Bon, on peut donc enlever allègrement 66% de mes relations sérieuses du paquet.

Par quoi auraient-elles été remplacées ?

Probablement par d’autres. Au final, dès que les joggings et les boutons ont laissé place à quelque chose de plus décent, je n’ai jamais eu trop de problèmes à séduire (objectivement, je suis un mec grave potable, non ?)

Hors Internet, en fait, j’ai eu plusieurs opportunités évidentes. On va enlever celles qui ont un lien proche ou lointain avec Internet et ne garder que les pistes que je n’ai pas suivi parce que j’avais une relation avec quelqu’un sur Internet ou que je draguais quelqu’un sur Internet trop fort et donc j’avais de la merde dans les yeux. Ça concerne une période assez courte de 2006 à 2009. Mais il y a quand même eux la fille au Nom mal Orthographié, la fille du Baseball , la fille avec qui tu sais que bon ça aurait du mais on était tous les deux pris et la fille du Travail. Plus une quantité plus ou moins variable de trucs que j’aurais tenté et qui se seraient finis sur des rateaux. Les 4 que j’italique, je suis sûr de moi.

Donc bon. Tout ça pour dire quoi ? Ma vie sentimentale aurait forcément été très, très différente sans Internet.

 

9) Ma vie sexuelle solitaire, s’il n’y avait pas eu Internet (vous avez directement scrollé là, petits gourgandins ???)

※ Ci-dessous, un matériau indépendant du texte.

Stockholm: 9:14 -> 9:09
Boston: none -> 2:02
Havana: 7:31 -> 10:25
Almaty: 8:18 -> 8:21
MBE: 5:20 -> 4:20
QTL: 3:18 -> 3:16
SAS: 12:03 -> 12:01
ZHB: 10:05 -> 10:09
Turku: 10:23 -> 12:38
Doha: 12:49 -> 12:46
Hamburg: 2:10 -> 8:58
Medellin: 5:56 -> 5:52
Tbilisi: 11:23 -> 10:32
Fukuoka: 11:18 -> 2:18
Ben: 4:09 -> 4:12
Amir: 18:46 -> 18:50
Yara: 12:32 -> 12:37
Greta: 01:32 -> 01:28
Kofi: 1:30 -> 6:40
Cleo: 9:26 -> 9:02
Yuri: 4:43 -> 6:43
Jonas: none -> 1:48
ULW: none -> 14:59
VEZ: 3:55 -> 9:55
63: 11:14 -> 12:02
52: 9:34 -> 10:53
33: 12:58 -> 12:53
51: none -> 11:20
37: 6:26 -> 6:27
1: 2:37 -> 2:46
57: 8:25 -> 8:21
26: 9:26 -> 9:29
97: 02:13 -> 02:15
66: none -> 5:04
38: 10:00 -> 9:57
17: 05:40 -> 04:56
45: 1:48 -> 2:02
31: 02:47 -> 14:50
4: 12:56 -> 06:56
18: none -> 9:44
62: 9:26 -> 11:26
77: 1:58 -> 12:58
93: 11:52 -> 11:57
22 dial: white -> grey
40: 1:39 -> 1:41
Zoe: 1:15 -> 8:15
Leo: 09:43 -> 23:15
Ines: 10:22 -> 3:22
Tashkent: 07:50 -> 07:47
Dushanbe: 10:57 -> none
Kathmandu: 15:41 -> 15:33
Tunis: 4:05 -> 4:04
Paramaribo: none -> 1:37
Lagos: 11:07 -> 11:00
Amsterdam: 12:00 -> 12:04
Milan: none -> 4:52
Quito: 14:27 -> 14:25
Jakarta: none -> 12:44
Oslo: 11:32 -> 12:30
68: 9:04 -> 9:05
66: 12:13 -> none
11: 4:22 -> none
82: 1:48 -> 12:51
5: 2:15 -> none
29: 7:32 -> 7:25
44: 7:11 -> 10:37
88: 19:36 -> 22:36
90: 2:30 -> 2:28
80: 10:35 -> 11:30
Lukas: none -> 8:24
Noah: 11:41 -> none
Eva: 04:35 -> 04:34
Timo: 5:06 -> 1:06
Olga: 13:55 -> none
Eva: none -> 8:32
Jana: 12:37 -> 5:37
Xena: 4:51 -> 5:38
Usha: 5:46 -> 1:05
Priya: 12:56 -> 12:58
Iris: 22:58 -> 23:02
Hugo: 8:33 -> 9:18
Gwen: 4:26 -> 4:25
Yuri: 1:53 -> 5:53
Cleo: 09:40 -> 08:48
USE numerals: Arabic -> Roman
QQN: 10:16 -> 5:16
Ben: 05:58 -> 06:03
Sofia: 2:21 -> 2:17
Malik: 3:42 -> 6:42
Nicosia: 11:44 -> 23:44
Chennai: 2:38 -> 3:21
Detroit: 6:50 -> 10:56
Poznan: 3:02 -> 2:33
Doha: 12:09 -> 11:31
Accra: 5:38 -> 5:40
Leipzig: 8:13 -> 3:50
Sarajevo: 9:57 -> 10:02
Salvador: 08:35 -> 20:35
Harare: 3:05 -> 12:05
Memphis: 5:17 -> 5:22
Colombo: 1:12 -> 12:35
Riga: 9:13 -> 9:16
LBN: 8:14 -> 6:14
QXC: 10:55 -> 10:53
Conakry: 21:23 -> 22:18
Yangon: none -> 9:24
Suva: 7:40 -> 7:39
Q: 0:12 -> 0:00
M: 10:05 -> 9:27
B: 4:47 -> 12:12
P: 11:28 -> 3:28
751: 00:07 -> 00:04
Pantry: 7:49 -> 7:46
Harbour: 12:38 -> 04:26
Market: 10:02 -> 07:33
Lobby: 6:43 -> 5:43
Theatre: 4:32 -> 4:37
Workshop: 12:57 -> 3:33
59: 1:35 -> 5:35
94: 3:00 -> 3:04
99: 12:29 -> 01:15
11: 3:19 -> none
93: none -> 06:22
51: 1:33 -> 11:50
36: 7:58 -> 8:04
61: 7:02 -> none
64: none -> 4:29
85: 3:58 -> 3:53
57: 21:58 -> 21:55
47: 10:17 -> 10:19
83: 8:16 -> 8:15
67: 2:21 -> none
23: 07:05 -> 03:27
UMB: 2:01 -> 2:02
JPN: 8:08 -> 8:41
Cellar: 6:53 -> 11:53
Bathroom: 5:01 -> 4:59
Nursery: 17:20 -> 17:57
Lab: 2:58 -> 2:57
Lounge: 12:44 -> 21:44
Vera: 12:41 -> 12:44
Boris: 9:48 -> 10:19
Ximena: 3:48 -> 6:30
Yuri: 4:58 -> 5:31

Arrêtez de vous mentir, vous savez très bien que la chose qui a été directement et le plus massivement impactée par Internet, c’est le sexe en solo. Le reste du sexe est resté RELATIVEMENT le même, les pratiques sexuelles des gens à peu près similaires (oui, quoi que tu fasses, ta fille va voire Stoya se prendre une double anale. Non, elle ne fera probablement pas la même chose. Si ça ne te rassure pas, fais ton job de parent au lieu de traîner ici).

Mais bon, plus besoin de Hot Vidéo sous la douche.

Ça tombe bien pour moi : je suis assez difficile en matière de support et de contenu.

Alors merci infiniment aux quelques auteurs de Hentai que j’aime bien, à Erika Lust et à Joanna Angel. On ne se connaît pas, mais vous avez incontestablement changé pas mal de choses par rapport à cette réalité alternative ou Internet n’existe pas. Vous avez rendu ça mieux.

 

10 Ma vie sexuelle non solitaire, s’il n’y avait pas eu Internet

 

OOps ! L'accès au chapitre 10 nécessite un COMPTE DENTIFICE PREMIUM !
OOps ! L’accès au chapitre 10 nécessite un COMPTE DENTIFICE PREMIUM !

Voilà, c’est tout, bonne soirée et bonne chance.